As diferenças, tenta compreender. Quando a verdade é desagradável
e dura, disfarça, pisca um olho malicioso, finge que não vê, e
fala o que é doce para os ouvidos, e foge. Nas brechas, ele sempre
as entrevê, pratica as sacanagens possíveis.
Guevara o acompanha de bom grado,
chega a beber uma vez, e até ensaia uns passos de dança,
mas o corpo tenso e retesado não ajuda, e o
que vê e sente o faz sombrio e taciturno. A miséria
envolvente, apontando em cada canto, a
dos desempregados, que hoje muitos se comprazem em chamar de excluídos,
embora sempre tenham estado muito bem incluídos no sistema, fazendo
parte dele, mas com escassos rendimentos e nenhuma segurança, e a
fome rondando sempre os dias e as noites, intermináveis. E a dor
atroz dos doentes
desamparados, deixando-se morrer pelos caminhos, com aparente sangue
frio, a calma e a resignação dos que se acostumaram a sofrer desde
muito cedo, sem nenhuma esperança.
A viagem, aberta ao imprevisível,
tem, porém, um objetivo, afinal alcançado: um leprosário no fundo
da selva peruana, um encontro com os deserdados e esquecidos da
sorte. Ali os dois amigos prestam o serviço , no sentido
cristão e maoísta do termo, um eco longínquo da grande aventura
dos populistas russos no século XIX, pagar a dívida social,
integrar-se ao povo, para, redimindo-se, redimi-lo. Cada um a seu
modo, nobres e generosos, eficazes, não apenas controlando as doenças,
mas consolando os doentes, e combatendo os arraigados preconceitos,
mesmo entre os médicos e enfermeiras, solidários, gratuitos,
voluntários, conscientes.
Mas as diferenças entre os dois
amigos voltariam a aparecer dramaticamente no momento chave da travessia a nado do caudaloso rio. Ninguém
antes o fizera. Alberto
Granado não ousa. Na margem, aos gritos, suplica, pragueja, implora
e adverte: Fuser, não o faça. Mas o amigo, tomado pela culpa,
superando a asma e a correnteza, em ação épica e simbólica,
ritual de passagem, se supera, estrebucha, periga, mas vence,
consegue, chega à outra margem, vitorioso e destemido, para delírio
dos doentes que torcem por ele. Fuser chega ao povo, e já está
agora convertido ( o futuro nos prova) no Che Guevara.

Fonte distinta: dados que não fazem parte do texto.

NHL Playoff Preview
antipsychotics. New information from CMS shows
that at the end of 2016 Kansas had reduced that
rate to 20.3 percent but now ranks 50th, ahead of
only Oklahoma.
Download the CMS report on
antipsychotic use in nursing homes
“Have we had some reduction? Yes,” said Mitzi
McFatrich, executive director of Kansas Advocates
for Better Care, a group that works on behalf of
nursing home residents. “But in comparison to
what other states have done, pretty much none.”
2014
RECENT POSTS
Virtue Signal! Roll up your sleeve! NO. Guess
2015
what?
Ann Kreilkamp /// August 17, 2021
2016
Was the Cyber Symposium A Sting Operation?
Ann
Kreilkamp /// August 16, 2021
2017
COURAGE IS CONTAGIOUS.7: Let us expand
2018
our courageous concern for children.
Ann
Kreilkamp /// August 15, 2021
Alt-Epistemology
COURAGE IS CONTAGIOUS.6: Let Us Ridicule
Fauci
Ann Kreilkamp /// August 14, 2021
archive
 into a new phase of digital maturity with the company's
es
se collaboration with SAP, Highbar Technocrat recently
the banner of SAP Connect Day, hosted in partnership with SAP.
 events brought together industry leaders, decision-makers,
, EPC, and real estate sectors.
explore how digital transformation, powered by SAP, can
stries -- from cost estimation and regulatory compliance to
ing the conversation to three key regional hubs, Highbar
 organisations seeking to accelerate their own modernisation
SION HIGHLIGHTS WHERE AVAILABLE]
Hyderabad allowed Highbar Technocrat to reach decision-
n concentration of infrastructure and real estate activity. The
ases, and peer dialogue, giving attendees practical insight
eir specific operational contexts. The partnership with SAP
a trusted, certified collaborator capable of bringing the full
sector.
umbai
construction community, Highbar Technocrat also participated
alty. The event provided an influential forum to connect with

Alberto Granado e Ernesto Che
Guevara. O encontro da experiência com a ingenuidade, da
flexibilidade com a intransigência. A imaginação e a determinação.
Às vezes, Guevara é Dom
Quixote (impressão, mais uma vez, confirmada pelo futuro que se
conhece), e Granado, Sancho Pança. Mas, numa outra abordagem,
aparecem como alternativas de revolução,
transfigurados em metáforas, o rio da amizade bifucardo em
diferentes cursos d’água, que poderão ainda se encontrar,
segundo as circunstâncias, mas são essencialmente diferentes.

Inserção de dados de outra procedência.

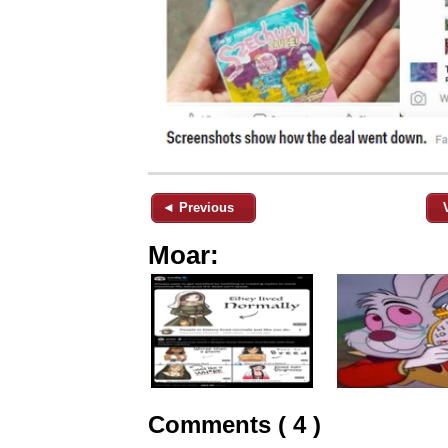
◄ Previous
Moar:
Comments ( 4 )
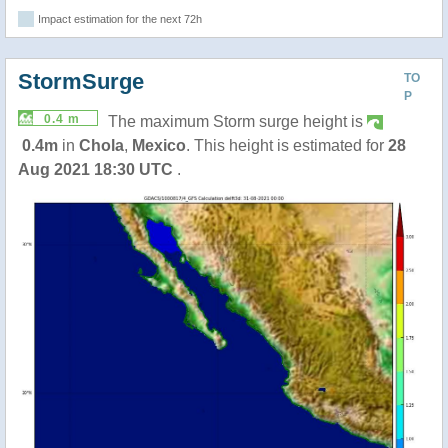
Impact estimation for the next 72h
StormSurge
TO
P
0.4 m
The maximum Storm surge height is
0.4m
in
Chola
,
Mexico
. This height is estimated for
28
Aug 2021 18:30 UTC
.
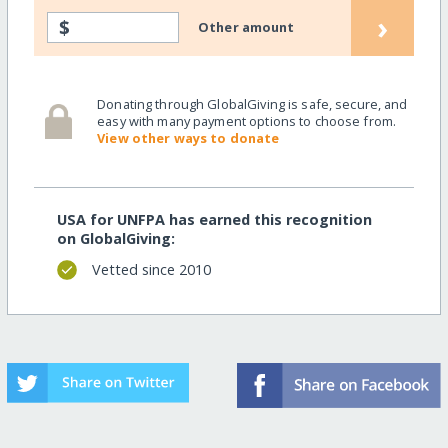
›
$
Other amount
Donating through GlobalGiving is safe, secure, and
easy with many payment options to choose from.
View other ways to donate
USA for UNFPA has earned this recognition
on GlobalGiving:
Vetted since 2010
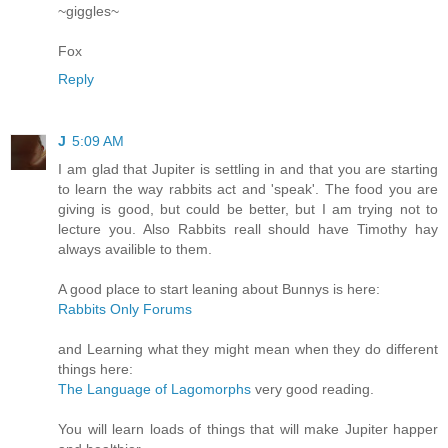
~giggles~
Fox
Reply
J
5:09 AM
I am glad that Jupiter is settling in and that you are starting
to learn the way rabbits act and 'speak'. The food you are
giving is good, but could be better, but I am trying not to
lecture you. Also Rabbits reall should have Timothy hay
always availible to them.
A good place to start leaning about Bunnys is here:
Rabbits Only Forums
and Learning what they might mean when they do different
things here:
The Language of Lagomorphs
very good reading.
You will learn loads of things that will make Jupiter happer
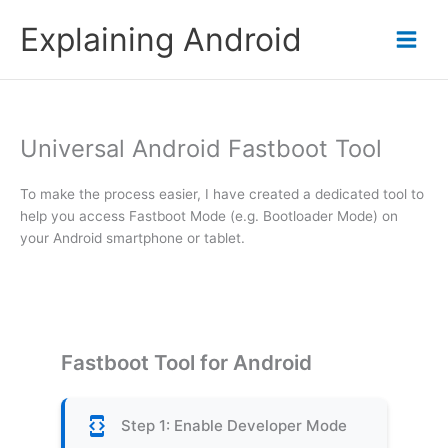
Skip
Explaining Android
to
content
Universal Android Fastboot Tool
To make the process easier, I have created a dedicated tool to
help you access Fastboot Mode (e.g. Bootloader Mode) on
your Android smartphone or tablet.
Fastboot Tool for Android
developer_mode
Step 1: Enable Developer Mode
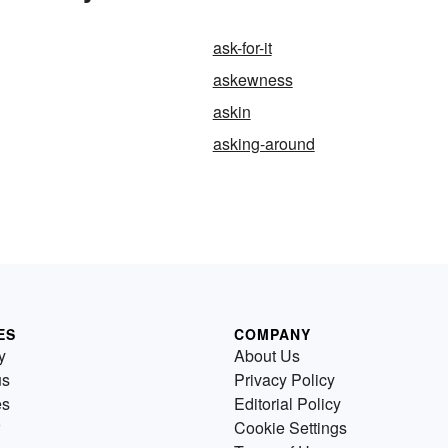
ask-for-it
askewness
askin
asking-around
ES
COMPANY
y
About Us
us
Privacy Policy
es
Editorial Policy
Cookie Settings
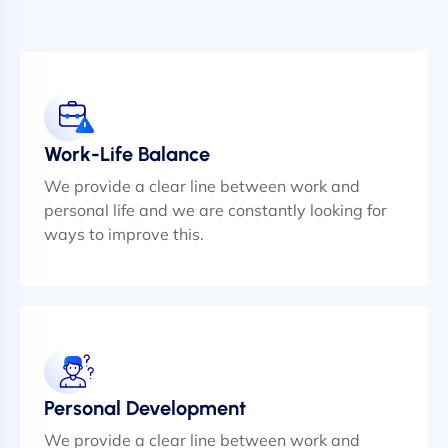
Work-Life Balance
We provide a clear line between work and
personal life and we are constantly looking for
ways to improve this.
Personal Development
We provide a clear line between work and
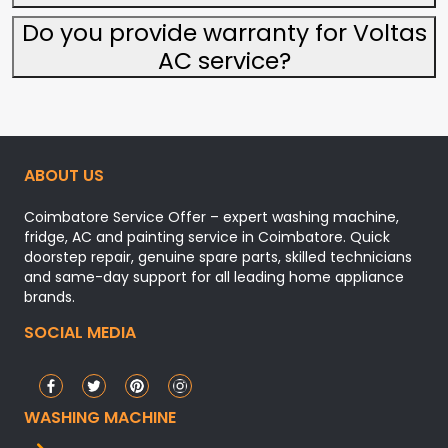
Do you provide warranty for Voltas
AC service?
ABOUT US
Coimbatore Service Offer – expert washing machine,
fridge, AC and painting service in Coimbatore. Quick
doorstep repair, genuine spare parts, skilled technicians
and same-day support for all leading home appliance
brands.
SOCIAL MEDIA
WASHING MACHINE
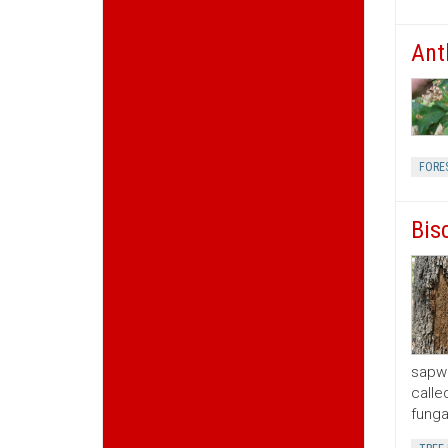
Ant
FORE
Bis
sapwo
calle
funga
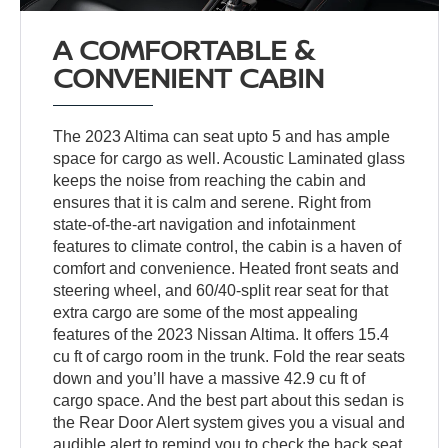
A COMFORTABLE &
CONVENIENT CABIN
The 2023 Altima can seat upto 5 and has ample
space for cargo as well. Acoustic Laminated glass
keeps the noise from reaching the cabin and
ensures that it is calm and serene. Right from
state-of-the-art navigation and infotainment
features to climate control, the cabin is a haven of
comfort and convenience. Heated front seats and
steering wheel, and 60/40-split rear seat for that
extra cargo are some of the most appealing
features of the 2023 Nissan Altima. It offers 15.4
cu ft of cargo room in the trunk. Fold the rear seats
down and you’ll have a massive 42.9 cu ft of
cargo space. And the best part about this sedan is
the Rear Door Alert system gives you a visual and
audible alert to remind you to check the back seat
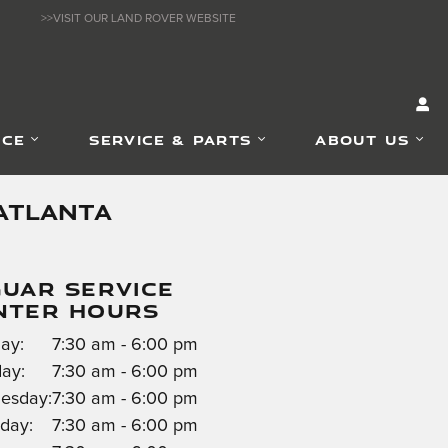
>>VISIT OUR LAND ROVER WEBSITE
NCE
SERVICE & PARTS
ABOUT US
ATLANTA
GUAR SERVICE
NTER HOURS
ay:
7:30 am - 6:00 pm
ay:
7:30 am - 6:00 pm
esday:
7:30 am - 6:00 pm
day:
7:30 am - 6:00 pm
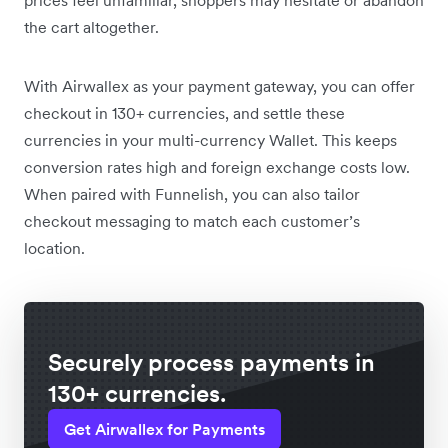
the cart altogether.
With Airwallex as your payment gateway, you can offer
checkout in 130+ currencies, and settle these
currencies in your multi-currency Wallet. This keeps
conversion rates high and foreign exchange costs low.
When paired with Funnelish, you can also tailor
checkout messaging to match each customer’s
location.
Securely process payments in
130+ currencies.
Get Airwallex for Payments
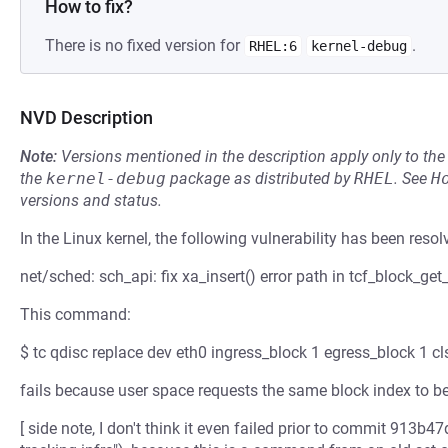
How to fix?
There is no fixed version for
.
RHEL:6
kernel-debug
NVD Description
Note:
Versions mentioned in the description apply only to t
the
kernel-debug
package as distributed by
RHEL
.
See
H
versions and status.
In the Linux kernel, the following vulnerability has been resol
net/sched: sch_api: fix xa_insert() error path in tcf_block_get_
This command:
$ tc qdisc replace dev eth0 ingress_block 1 egress_block 1 cls
fails because user space requests the same block index to be
[ side note, I don't think it even failed prior to commit 913b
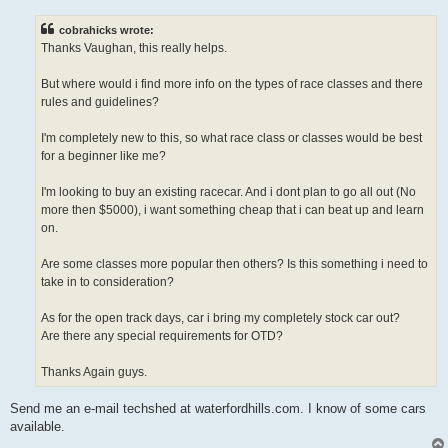
s
t
cobrahicks wrote:
Thanks Vaughan, this really helps.
But where would i find more info on the types of race classes and there
rules and guidelines?
I'm completely new to this, so what race class or classes would be best
for a beginner like me?
I'm looking to buy an existing racecar. And i dont plan to go all out (No
more then $5000), i want something cheap that i can beat up and learn
on.
Are some classes more popular then others? Is this something i need to
take in to consideration?
As for the open track days, car i bring my completely stock car out?
Are there any special requirements for OTD?
Thanks Again guys.
Send me an e-mail techshed at waterfordhills.com. I know of some cars
available.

Guevara, anjo vingador, vanguarda iluminada, as transformações
violentas, a ditadura revolucionária, a arma e o fogo,
purificadores, as revoluções do século que passou. Granado, a
compreensão e a persuasão, o verbo indeciso e complexo, impuro, as
mudanças moleculares, a democracia que se auto-reforma,
as improváveis revoluções do século que apenas se inicia.